La Ministerialità è una forza misteriosa, di cui l’amministrazione pubblica, ed anche quella privata (…) è la fenomenologia. Fine ponderato e supremo di questa forza è l’inquadramento integrale dei popoli e delle singole persone, ovvero, per tenermi alle parole del testo, “la riduzione del cittadino a una quantità semplice ed inerte (quantificazione, fissazione, morte), oppure dotata di un dinamismo unidirezionale (mobilitazione), della quale disporre con un impiego minimo di sollecitazioni amministrative”: “principio del massimo prestigio con il minimo sforzo”. Nei soggetti viventi, la Ministerialità si presenterebbe come un fattore energetico, oppure depressivo e dissociativo della psiche, a seconda dei casi, dando luogo a una corrispondente tipologia. (…)
Un timbro tondo, un telefono, un fermaglio, un fascicolo, un battente come uno stipite, ingressi, corridoi, scaffali, oscurità, bagliori, paraventi, palazzi (…) vengono quindi tutti considerati come focolai e vettori vivacissimi della forza in questione, capaci cioè di condurre e di emettere di continuo radiazioni lesive all’integrità fisio-psichica della persona umana, in funzione di quel processo di ministerializzazione universale che ho detto e nel quale vengono a distinguersi fasi diverse e successive, trattamenti individuali e applicazioni di massa (…). Varia e complessa si presenta, nel testo, la morfologia patologica ascrivibile a contatti ministeriali, e l’autore ne illustra gli aspetti caratteristici, fermando l’attenzione su casi minuscoli (…) ma esemplari: dall’ammiraglio Giovecca che, sebbene defunto (sic!), continua a esercitare in pubblico le proprie funzioni, anzi con insolito acume e senza che alcuno sospetti di nulla, al prof.
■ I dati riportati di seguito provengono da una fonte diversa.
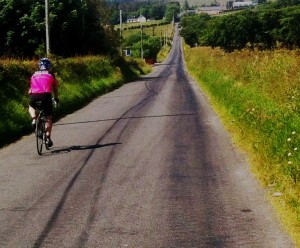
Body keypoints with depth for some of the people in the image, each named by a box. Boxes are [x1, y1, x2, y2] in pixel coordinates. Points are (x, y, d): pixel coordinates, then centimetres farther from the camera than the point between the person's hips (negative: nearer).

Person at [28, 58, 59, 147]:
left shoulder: (34, 75, 24)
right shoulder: (51, 75, 19)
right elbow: (55, 88, 27)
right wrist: (56, 98, 42)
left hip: (34, 95, 2)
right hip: (46, 95, -2)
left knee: (31, 106, 35)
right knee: (48, 118, 11)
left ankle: (34, 119, 8)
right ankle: (48, 138, 3)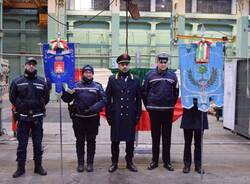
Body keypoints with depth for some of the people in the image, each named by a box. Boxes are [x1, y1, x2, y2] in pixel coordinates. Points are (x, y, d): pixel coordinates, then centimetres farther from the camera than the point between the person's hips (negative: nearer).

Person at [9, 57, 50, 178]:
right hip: (22, 118, -1)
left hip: (37, 118, 1)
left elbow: (46, 98, 11)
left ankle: (38, 166, 19)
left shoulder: (42, 81, 4)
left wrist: (38, 107, 4)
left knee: (38, 143, 8)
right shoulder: (17, 81, 1)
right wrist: (21, 108, 5)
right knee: (22, 144, 4)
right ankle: (20, 168, 15)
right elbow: (12, 98, 8)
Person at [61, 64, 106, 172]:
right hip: (78, 119, 1)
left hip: (92, 119, -1)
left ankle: (90, 163, 18)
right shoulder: (76, 86, 5)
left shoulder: (97, 86, 3)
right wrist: (64, 91, -15)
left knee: (91, 141, 8)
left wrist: (92, 108, -20)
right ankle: (80, 163, 20)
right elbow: (67, 99, 5)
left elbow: (103, 100, -6)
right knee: (80, 141, 9)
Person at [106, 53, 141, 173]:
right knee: (115, 140, 6)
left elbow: (138, 99, 6)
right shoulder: (112, 79, 2)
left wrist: (138, 114, 2)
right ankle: (114, 163, 19)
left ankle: (129, 162, 22)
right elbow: (108, 99, 2)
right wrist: (108, 115, -2)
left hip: (130, 116, 1)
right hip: (116, 116, -1)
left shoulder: (135, 80, 5)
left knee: (130, 140, 8)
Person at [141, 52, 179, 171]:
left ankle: (166, 161, 16)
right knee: (155, 136, 7)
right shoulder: (150, 75, 1)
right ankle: (154, 160, 16)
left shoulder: (172, 76, 5)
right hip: (154, 110, -1)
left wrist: (171, 105, 8)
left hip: (168, 110, 1)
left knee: (167, 136, 6)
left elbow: (176, 93, 11)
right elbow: (144, 91, 4)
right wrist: (148, 106, 3)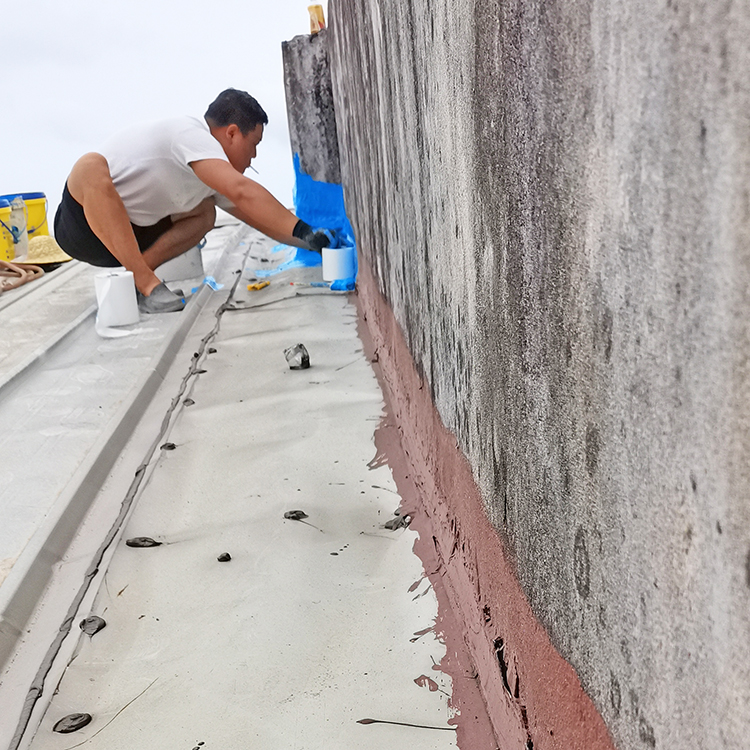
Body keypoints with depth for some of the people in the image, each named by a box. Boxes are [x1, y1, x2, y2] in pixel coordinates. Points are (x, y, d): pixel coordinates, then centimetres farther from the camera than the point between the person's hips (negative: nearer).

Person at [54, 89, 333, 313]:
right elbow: (242, 191, -35)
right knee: (92, 166, -37)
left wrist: (311, 241, 0)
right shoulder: (191, 133, -22)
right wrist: (302, 231, -36)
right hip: (81, 224, -8)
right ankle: (146, 283, -35)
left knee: (205, 213, 1)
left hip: (126, 236, 8)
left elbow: (259, 218, 8)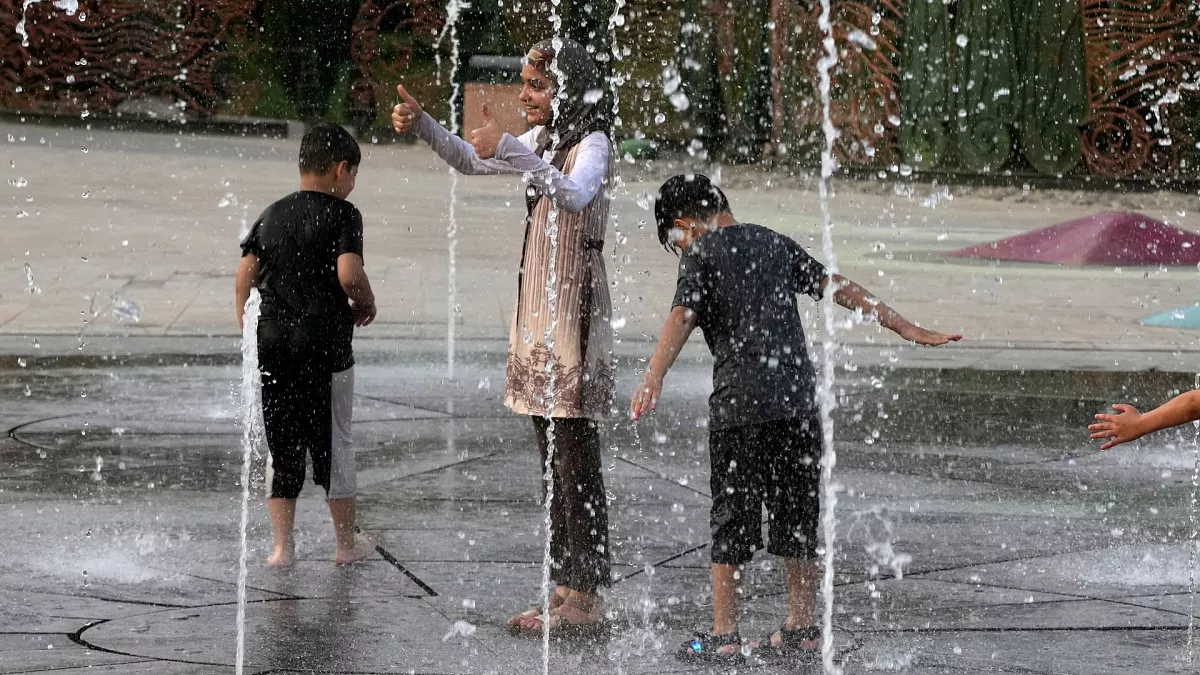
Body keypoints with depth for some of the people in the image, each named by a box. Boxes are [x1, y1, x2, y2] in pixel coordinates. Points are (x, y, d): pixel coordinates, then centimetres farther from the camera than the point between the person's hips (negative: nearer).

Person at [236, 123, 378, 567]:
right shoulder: (342, 214, -8)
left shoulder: (272, 214, 9)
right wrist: (367, 305, -1)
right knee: (334, 440, 8)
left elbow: (246, 273, 6)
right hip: (323, 343, -4)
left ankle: (282, 544, 11)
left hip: (272, 343, 4)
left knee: (280, 442, 10)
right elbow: (349, 275, -20)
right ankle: (347, 541, 18)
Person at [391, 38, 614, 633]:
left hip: (573, 319, -9)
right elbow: (470, 161, 25)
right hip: (536, 316, 9)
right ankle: (565, 589, 16)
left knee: (575, 462, -7)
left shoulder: (591, 144, -12)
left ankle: (585, 598, -3)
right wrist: (420, 125, 9)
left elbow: (577, 196, -34)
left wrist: (508, 151, -42)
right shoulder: (543, 139, 14)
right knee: (552, 463, 11)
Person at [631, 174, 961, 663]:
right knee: (796, 515, 13)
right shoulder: (774, 244, 18)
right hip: (799, 400, 5)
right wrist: (907, 329, 20)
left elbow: (681, 318, -14)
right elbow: (841, 288, 17)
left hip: (740, 406, -5)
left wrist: (652, 379, -26)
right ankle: (802, 629, 18)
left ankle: (724, 637, 4)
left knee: (733, 518, 2)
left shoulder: (701, 254, 2)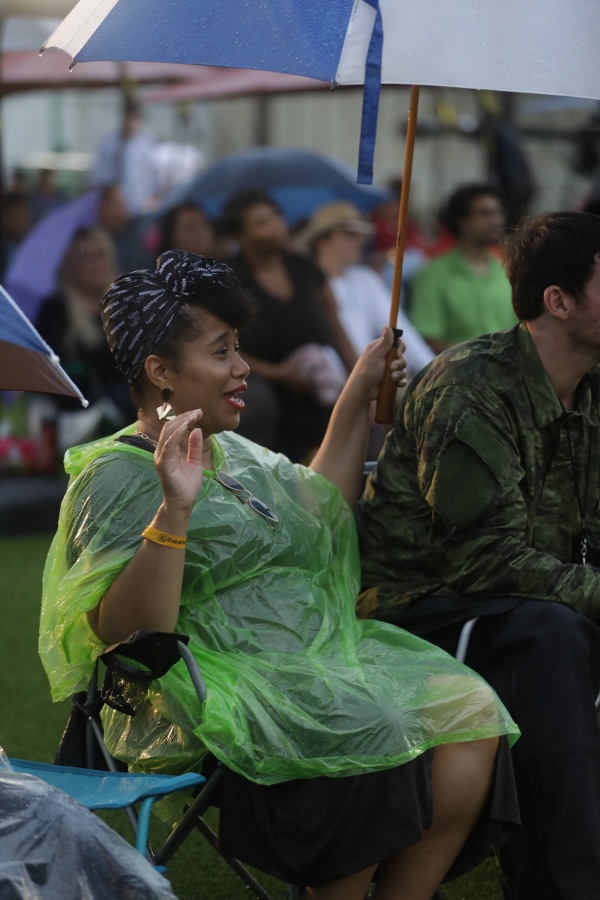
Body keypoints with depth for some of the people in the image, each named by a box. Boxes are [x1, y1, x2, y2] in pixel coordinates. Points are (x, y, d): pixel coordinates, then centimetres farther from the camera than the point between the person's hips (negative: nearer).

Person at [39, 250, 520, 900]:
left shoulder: (234, 453, 21)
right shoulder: (117, 477, -8)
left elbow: (320, 515, 35)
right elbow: (128, 631, -20)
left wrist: (357, 400, 31)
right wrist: (174, 509, -32)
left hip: (317, 662, 9)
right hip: (213, 693, -9)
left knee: (470, 710, -12)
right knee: (369, 732, -30)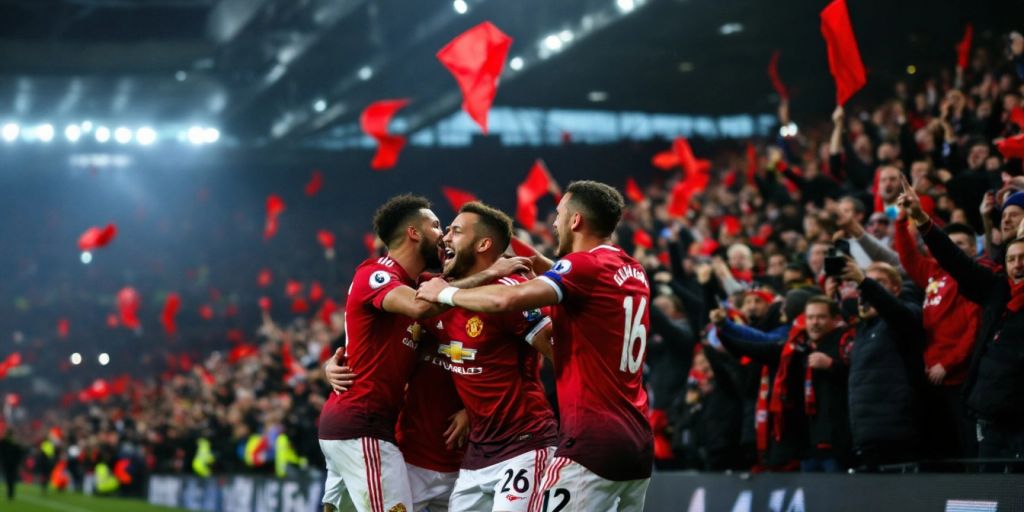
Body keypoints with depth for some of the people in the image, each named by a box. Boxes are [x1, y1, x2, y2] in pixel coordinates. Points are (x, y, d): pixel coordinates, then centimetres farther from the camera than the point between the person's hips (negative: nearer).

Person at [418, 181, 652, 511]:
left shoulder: (584, 266, -10)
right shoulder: (634, 273, 14)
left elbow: (507, 300, -22)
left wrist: (446, 292, -7)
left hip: (594, 441, -8)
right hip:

Pettoruti che, avendo una sola e alquanto banale pratica in corso, precipita a ritroso nella scala della cultura, “verso forme primordiali e disarticolate di manifestazione del pensiero”; dal signor Pentecoste, assunto forzosamente nei ruoli di gruppo C, al cav. Mezzanotte che “cade fulminato rompendosi” (sic!), perché investito da un fascio di radiazioni di speciale intensità, mentre vaga nei pressi del gabinetto del Ministro.
Augusto Frassineti, Misteri dei ministeri e altri misteri, Milano, Longanesi, 1959.